Case 4: $$cb - ad < 0$$, $$bd < 0$$, and $$b'd' < 0$$. We have \begin{align} & cb - ad < 0 \\ \implies & cb < ad \\ \implies & cbb'd' > adb'd' & \text{(since } b'd' < 0 \text{)} \\ \implies & c'bb'd > a'dbd' & \text{(since } cd' = dc' \text{ and } ab' = ba' \text{)} \\ \implies & c'b' < a'd' & \text{(since } bd < 0 \text{)} \\ \implies & c'b' - a'd' < 0 \\ \implies & (c'b' - a'd')b'd' > 0 & \text{(since } b'd' < 0 \text{)} \\ \implies & \frac{c'b' - a'd'}{b'd'} \text{ is positive} \\ \implies & \frac{c'}{d'} - \frac{a'}{b'} \text{ is positive} \\ \implies & \frac{a'}{b'} < \frac{c'}{d'} \end{align}

Therefore, if $$\frac{a}{b} < \frac{c}{d}$$, $$(a, b) \sim (a', b')$$, and $$(c, d) \sim (c', d')$$ then $$\frac{a'}{b'} < \frac{c'}{d'}$$. QED.

Write $$x > y$$ for $$x < y$$. Write $$x \leq y$$ for $$x < y$$ or $$x = y$$.

### $$x^2 = 2$$ has No Solution in $$\mathbb{Q}$$

Proof (by constradiction).

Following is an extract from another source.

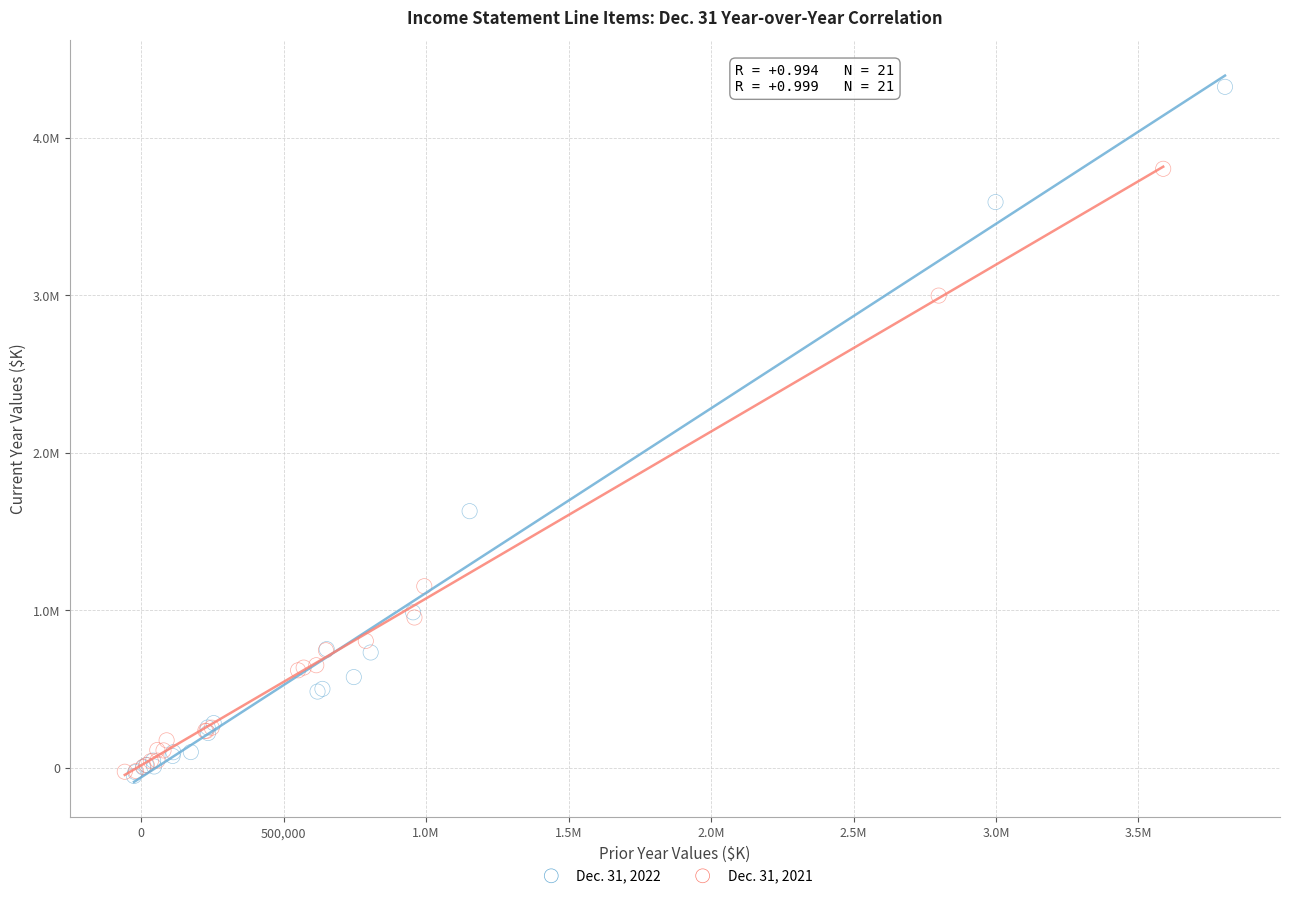

What are all the series names shown in the legend?

Dec. 31, 2022, Dec. 31, 2021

Assume that $$x^2 = 2$$ has a solution in $$\mathbb{Q}$$, i.e. let $$x = \frac{p}{q}$$, where $$p, q \in \mathbb{Z}$$, $$q \neq 0$$, and $$p$$ and $$q$$ are in lowest terms, i.e. they have no common factors.

So, $$\left(\frac{p}{q}\right)^2 = 2$$, hence $$p^2 = 2q^2$$. Then $$p^2$$ is even (divisible by 2). Then $$p$$ is even (because if $$p$$ were odd, $$p^2$$ would be odd).

So, $$p = 2m$$ for some $$m \in \mathbb{Z}$$, hence $$p^2 = 4m^2$$ and $$4m^2 = 2q^2$$. Then $$q^2 = 2m^2$$.

Then $$q^2$$ is even, hence $$q$$ is even. This contradicts the fact that $$p$$ and $$q$$ are in lowest terms.

Therefore, $$x^2 = 2$$ must have no solution in $$\mathbb{Q}$$. QED.

### $$\mathbb{Q}$$ is a Field

A field is a set $$F$$ with two operations $$+$$, and $$\times$$, satisfying the following axioms:

• (A1). $$F$$ is closed under $$+$$.
• (A2). $$+$$ is commutative.
• (A3). $$+$$ is associative.
• (A4). $$F$$ has an is additive identity. Call it $$0$$.
• (A5). Every element has an additive inverse.
• (M1). $$F$$ is closed under $$\times$$.
• (M2). $$\times$$ is commutative.
• (M3). $$\times$$ is associative.
• (M4). $$F$$ has an is multiplicative identity. Call it $$1$$.
• (M5). Every element except $$0$$ has a multiplicative inverse.
• (D). $$\times$$ distributes over $$+$$.

In $$\mathbb{Q}$$, $$0$$ element is $$\frac{0}{1}$$. $$1$$ element is $$\frac{1}{1}$$.

$$\mathbb{Z}$$ is not a field because it does not satisfy (M5).

$$\mathbb{Q}$$ is an ordered field, which is a field with an order such that the order is preserved by the field operations, i.e.

1. $$y < z \implies x + y < x + z$$, and
2. $$y < z, x > 0 \implies xy < xz$$.